Analysis

U.S. Equity Markets [Video]

Data developments since last month’s report have generally been positive. Overall the economic expansion looks set to continue over the next few months, and in general until further notice. All of these charts or concepts are somewhat inter-related, as is the economy in general, so the idea is to have some different data points to cross-reference. That being said, almost all indicators are still positive, with the exception of some longer-term indicators that look negative. The Services PMI moved up to a new cycle high and the unemployment rate dropped to a new cycle low. The LEI index still looks reasonably strong. The yield curve has steepened somewhat over the past month but still seems to be on track to invert later this year or early next year- it’s worth keeping in mind that yield curve inversion is historically a medium term indicator (6-24 months) with respect to a likely recession start.
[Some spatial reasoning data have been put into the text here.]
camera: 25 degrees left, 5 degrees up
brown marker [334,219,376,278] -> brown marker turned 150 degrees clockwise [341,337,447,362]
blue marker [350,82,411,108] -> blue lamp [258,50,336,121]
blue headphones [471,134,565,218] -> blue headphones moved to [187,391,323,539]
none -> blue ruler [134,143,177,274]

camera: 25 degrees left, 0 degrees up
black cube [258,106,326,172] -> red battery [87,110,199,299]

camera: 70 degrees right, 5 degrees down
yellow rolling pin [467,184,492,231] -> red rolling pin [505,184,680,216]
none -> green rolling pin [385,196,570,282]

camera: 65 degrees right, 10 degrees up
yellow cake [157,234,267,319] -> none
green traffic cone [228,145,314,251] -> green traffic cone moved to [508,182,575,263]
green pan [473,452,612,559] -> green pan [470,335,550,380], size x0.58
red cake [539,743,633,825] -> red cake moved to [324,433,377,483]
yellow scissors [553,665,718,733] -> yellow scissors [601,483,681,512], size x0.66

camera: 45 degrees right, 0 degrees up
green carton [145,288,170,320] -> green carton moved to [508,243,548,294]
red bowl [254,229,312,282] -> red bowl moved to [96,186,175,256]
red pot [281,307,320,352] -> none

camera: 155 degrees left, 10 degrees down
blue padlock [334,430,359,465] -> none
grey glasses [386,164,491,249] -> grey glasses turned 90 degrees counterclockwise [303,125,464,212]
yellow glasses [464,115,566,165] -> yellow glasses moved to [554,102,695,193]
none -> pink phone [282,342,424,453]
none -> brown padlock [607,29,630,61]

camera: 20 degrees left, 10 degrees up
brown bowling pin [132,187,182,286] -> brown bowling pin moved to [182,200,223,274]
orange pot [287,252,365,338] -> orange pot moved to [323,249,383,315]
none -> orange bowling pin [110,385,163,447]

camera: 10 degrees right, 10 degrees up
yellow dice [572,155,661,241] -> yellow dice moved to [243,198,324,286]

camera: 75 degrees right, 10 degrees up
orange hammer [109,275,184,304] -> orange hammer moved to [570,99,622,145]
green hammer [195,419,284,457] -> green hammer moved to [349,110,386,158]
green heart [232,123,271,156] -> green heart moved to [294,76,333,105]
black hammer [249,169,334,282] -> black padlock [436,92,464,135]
Recession risk over roughly the 1-5 year period has likely increased with measures suggesting the economy is potentially operating above capacity, namely the output gap and labor force capacity utilization. Operating above capacity can persist for some time but is by definition unsustainable over the longer term, however there are uncertainties with regards to the estimates for potential GDP and the natural rate of unemployment. However, for the time being, there seems to be some slack remaining in the labor market, which suggests that the economic cycle can continue for a little while longer. In general the data suggests classic late-upswing business cycle behavior. According to the CFA text, a late upswing means “at this stage of the business cycle, the output gap has closed and the economy is in danger of overheating. Confidence is high; unemployment is low. The economy may grow rapidly. Inflation starts to pick up, with wages accelerating as shortages of labor develop.” (See the Inflation and Fed chart books for analysis on inflation and wages.) To reiterate, taken together I think the U.S. business cycle picture is still positive. On balance, based on the charts and framework presented (which inevitably may not capture all possible risk factors in real-time), it seems likely the U.S. economic expansion continues until further notice.